AG: Au sens anthropologique, un mythe suppose une communauté de croyants, c’est-à-dire un ensemble d’individus qui adhèrent à la représentation du monde que celui-ci véhicule. Le mythe de l’entrepreneur génial et avant-gardiste qui comprend tout avant tout le monde et qui est celui par lequel survient l’innovation, c’est un récit qui dispose d’une immense communauté de croyants. Donc, si on montre l’histoire d’Elizabeth Holmes (entre autres, car on a vu des dizaines d’exemples d’entrepreneurs portés aux nues puis décrédibilisés), le croyant vous dira simplement que c’est une brebis égarée, qu’elle a trompé le monde, mais qu’il faut séparer le bon grain de l’ivraie: Steve Jobs, c’est un génie. Elizabeth Holmes a bien joué la comédie et a abusé de notre confiance. Ils ne considéreront pas ces individus comme des preuves tangibles de l’inanité de la vision du monde colportée par le mythe de l’entrepreneur, mais comme des exceptions qui confirment la règle.
C’est un discours que l’on retrouve dans toutes les franges de la gauche radicale, mais qui est absolument absent à droite et à l’extrême droite, où l’on adhère la plupart du temps aux mythes individualisants, à travers la célébration de la réussite économique ou la religion de l’homme fort et providentiel. Les droites ont tendance à délaisser l’analyse structurelle et à se complaire dans la dénonciation de boucs émissaires, épargnant en cela les fondements idéologiques du capitalisme libéral.

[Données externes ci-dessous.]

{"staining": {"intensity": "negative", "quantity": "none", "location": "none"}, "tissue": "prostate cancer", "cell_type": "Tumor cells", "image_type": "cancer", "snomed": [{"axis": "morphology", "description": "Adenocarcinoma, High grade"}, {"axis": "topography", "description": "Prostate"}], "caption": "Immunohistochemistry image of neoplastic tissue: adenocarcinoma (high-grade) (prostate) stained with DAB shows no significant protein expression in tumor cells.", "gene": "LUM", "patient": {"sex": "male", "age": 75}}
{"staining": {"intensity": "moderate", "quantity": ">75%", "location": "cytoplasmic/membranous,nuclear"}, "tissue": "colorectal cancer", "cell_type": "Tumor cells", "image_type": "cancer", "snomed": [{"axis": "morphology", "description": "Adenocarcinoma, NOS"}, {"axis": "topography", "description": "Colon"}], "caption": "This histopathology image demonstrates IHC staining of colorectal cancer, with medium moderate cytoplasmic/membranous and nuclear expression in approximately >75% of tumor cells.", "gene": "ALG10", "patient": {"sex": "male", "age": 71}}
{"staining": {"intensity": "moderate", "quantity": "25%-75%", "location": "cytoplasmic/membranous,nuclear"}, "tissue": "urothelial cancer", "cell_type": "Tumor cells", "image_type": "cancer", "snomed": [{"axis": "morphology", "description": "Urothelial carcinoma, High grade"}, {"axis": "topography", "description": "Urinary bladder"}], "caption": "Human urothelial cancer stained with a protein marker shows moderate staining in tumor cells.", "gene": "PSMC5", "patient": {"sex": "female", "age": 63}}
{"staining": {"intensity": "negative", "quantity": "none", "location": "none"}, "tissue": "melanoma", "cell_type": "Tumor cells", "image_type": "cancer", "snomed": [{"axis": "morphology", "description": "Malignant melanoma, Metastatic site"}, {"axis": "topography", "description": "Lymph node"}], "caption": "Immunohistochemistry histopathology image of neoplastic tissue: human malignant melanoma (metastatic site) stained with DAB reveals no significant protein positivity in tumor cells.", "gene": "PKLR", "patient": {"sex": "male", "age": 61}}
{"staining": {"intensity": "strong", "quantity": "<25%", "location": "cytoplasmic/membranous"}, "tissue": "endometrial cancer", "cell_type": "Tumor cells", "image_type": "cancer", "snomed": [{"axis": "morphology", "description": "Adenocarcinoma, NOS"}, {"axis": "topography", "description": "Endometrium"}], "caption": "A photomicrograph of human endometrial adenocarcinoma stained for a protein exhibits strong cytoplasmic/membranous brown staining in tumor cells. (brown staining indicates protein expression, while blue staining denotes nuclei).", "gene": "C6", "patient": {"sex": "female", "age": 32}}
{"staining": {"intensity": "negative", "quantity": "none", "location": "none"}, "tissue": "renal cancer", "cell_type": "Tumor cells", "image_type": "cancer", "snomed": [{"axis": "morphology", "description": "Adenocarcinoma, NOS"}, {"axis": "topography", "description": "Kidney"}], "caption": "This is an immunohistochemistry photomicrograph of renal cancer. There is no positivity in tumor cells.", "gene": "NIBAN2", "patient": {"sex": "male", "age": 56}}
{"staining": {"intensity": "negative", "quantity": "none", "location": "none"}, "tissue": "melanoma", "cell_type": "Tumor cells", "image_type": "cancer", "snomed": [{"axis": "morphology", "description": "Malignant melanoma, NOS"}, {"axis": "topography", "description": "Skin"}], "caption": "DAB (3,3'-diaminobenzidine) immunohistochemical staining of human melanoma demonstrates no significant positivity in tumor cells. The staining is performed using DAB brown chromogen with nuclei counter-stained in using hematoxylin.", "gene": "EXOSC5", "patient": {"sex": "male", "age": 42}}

AÉ: Comme vous l’avez montré en reprenant une définition classique de l’entrepreneur, celui-ci est supposé transcender l’humanité et la mener vers le progrès. Cela dit, dans leur storytelling («accroche narrative»), les entrepreneurs sont souvent définis comme des outsiders. Parfois, les entrepreneurs vont même adopter une posture critique ou antisystème. Quel est l’intérêt de la société à valoriser l’outsider, à fabriquer de tels symboles de désunion, quasi antidémocratiques, qui semblent justement créer des inégalités et une forme de lutte égoïste où chacun veut sa part du gâteau?
AG: Ce qui est attrayant et séduisant dans la figure du rebelle ou de l’outsider, c’est qu’il est l’opposé de l’héritier. C’est quelqu’un qui est arrivé à un endroit où il n’était pas censé se trouver, et qui s’est imposé envers et contre tous grâce aux qualités qu’on lui prête, souvent son intelligence et sa supériorité intrinsèque. Sauf que c’est totalement trompeur, en creusant un tout petit peu on se rend vite compte que celui qui réussit ne peut pas être à la marge: il s’inscrit nécessairement dans un écosystème qui le nourrit et lui fournit des opportunités. Même ceux qui semblent moins dotés au départ ont réussi en ayant accès à des fenêtres d’opportunité, à des ressources et à un réseau. Nous sommes tous des héritiers, au sens où nous héritons tous d’une situation, d’une position dans le monde. Mais reconnaître ainsi cette détermination fondamentale est très dégrisant. Adhérer au mythe de l’entrepreneur, lorsque l’on connaît une forme de réussite, aussi modeste soit-elle, permet au contraire de célébrer sa propre singularité avec davantage d’insouciance.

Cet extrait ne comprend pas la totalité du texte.